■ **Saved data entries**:
============

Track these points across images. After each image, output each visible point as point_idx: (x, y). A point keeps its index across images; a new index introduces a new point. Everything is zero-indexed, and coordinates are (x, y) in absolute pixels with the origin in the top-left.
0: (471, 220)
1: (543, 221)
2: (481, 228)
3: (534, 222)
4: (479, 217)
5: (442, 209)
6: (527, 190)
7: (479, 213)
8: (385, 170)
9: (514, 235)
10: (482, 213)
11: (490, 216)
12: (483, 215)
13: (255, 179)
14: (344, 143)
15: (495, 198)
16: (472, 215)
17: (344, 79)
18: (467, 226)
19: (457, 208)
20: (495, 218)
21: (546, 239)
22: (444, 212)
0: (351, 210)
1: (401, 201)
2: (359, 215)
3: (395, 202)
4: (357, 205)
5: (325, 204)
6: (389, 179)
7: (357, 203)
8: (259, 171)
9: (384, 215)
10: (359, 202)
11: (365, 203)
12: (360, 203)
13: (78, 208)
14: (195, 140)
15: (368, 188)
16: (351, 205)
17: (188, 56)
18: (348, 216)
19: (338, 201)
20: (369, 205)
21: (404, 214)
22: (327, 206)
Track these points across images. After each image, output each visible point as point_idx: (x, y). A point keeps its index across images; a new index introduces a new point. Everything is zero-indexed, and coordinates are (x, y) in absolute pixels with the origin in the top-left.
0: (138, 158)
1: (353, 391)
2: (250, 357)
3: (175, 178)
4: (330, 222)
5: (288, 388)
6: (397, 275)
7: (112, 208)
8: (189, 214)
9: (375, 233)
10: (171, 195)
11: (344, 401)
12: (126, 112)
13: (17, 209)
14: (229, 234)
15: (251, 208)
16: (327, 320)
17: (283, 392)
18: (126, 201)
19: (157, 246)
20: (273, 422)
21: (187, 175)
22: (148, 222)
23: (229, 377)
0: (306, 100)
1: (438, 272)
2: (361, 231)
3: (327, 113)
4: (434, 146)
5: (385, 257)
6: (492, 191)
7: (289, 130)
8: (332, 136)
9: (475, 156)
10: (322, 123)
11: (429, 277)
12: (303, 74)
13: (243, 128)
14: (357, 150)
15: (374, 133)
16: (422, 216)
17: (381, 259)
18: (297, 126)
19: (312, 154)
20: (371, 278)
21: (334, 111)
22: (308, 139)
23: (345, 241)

============

Put the lines above into a Markdown table with the columns Row and Line, numbering each row and skipping any blank lines.

■ **Written solution**:
| Row | Line |
|---|---|
| 1 | Track these points across images. After each image, output each visible point as point_idx: (x, y). A point keeps its index across images; a new index introduces a new point. Everything is zero-indexed, and coordinates are (x, y) in absolute pixels with the origin in the top-left. |
| 2 | 0: (471, 220) |
| 3 | 1: (543, 221) |
| 4 | 2: (481, 228) |
| 5 | 3: (534, 222) |
| 6 | 4: (479, 217) |
| 7 | 5: (442, 209) |
| 8 | 6: (527, 190) |
| 9 | 7: (479, 213) |
| 10 | 8: (385, 170) |
| 11 | 9: (514, 235) |
| 12 | 10: (482, 213) |
| 13 | 11: (490, 216) |
| 14 | 12: (483, 215) |
| 15 | 13: (255, 179) |
| 16 | 14: (344, 143) |
| 17 | 15: (495, 198) |
| 18 | 16: (472, 215) |
| 19 | 17: (344, 79) |
| 20 | 18: (467, 226) |
| 21 | 19: (457, 208) |
| 22 | 20: (495, 218) |
| 23 | 21: (546, 239) |
| 24 | 22: (444, 212) |
| 25 | 0: (351, 210) |
| 26 | 1: (401, 201) |
| 27 | 2: (359, 215) |
| 28 | 3: (395, 202) |
| 29 | 4: (357, 205) |
| 30 | 5: (325, 204) |
| 31 | 6: (389, 179) |
| 32 | 7: (357, 203) |
| 33 | 8: (259, 171) |
| 34 | 9: (384, 215) |
| 35 | 10: (359, 202) |
| 36 | 11: (365, 203) |
| 37 | 12: (360, 203) |
| 38 | 13: (78, 208) |
| 39 | 14: (195, 140) |
| 40 | 15: (368, 188) |
| 41 | 16: (351, 205) |
| 42 | 17: (188, 56) |
| 43 | 18: (348, 216) |
| 44 | 19: (338, 201) |
| 45 | 20: (369, 205) |
| 46 | 21: (404, 214) |
| 47 | 22: (327, 206) |
| 48 | Track these points across images. After each image, output each visible point as point_idx: (x, y). A point keeps its index across images; a new index introduces a new point. Everything is zero-indexed, and coordinates are (x, y) in absolute pixels with the origin in the top-left. |
| 49 | 0: (138, 158) |
| 50 | 1: (353, 391) |
| 51 | 2: (250, 357) |
| 52 | 3: (175, 178) |
| 53 | 4: (330, 222) |
| 54 | 5: (288, 388) |
| 55 | 6: (397, 275) |
| 56 | 7: (112, 208) |
| 57 | 8: (189, 214) |
| 58 | 9: (375, 233) |
| 59 | 10: (171, 195) |
| 60 | 11: (344, 401) |
| 61 | 12: (126, 112) |
| 62 | 13: (17, 209) |
| 63 | 14: (229, 234) |
| 64 | 15: (251, 208) |
| 65 | 16: (327, 320) |
| 66 | 17: (283, 392) |
| 67 | 18: (126, 201) |
| 68 | 19: (157, 246) |
| 69 | 20: (273, 422) |
| 70 | 21: (187, 175) |
| 71 | 22: (148, 222) |
| 72 | 23: (229, 377) |
| 73 | 0: (306, 100) |
| 74 | 1: (438, 272) |
| 75 | 2: (361, 231) |
| 76 | 3: (327, 113) |
| 77 | 4: (434, 146) |
| 78 | 5: (385, 257) |
| 79 | 6: (492, 191) |
| 80 | 7: (289, 130) |
| 81 | 8: (332, 136) |
| 82 | 9: (475, 156) |
| 83 | 10: (322, 123) |
| 84 | 11: (429, 277) |
| 85 | 12: (303, 74) |
| 86 | 13: (243, 128) |
| 87 | 14: (357, 150) |
| 88 | 15: (374, 133) |
| 89 | 16: (422, 216) |
| 90 | 17: (381, 259) |
| 91 | 18: (297, 126) |
| 92 | 19: (312, 154) |
| 93 | 20: (371, 278) |
| 94 | 21: (334, 111) |
| 95 | 22: (308, 139) |
| 96 | 23: (345, 241) |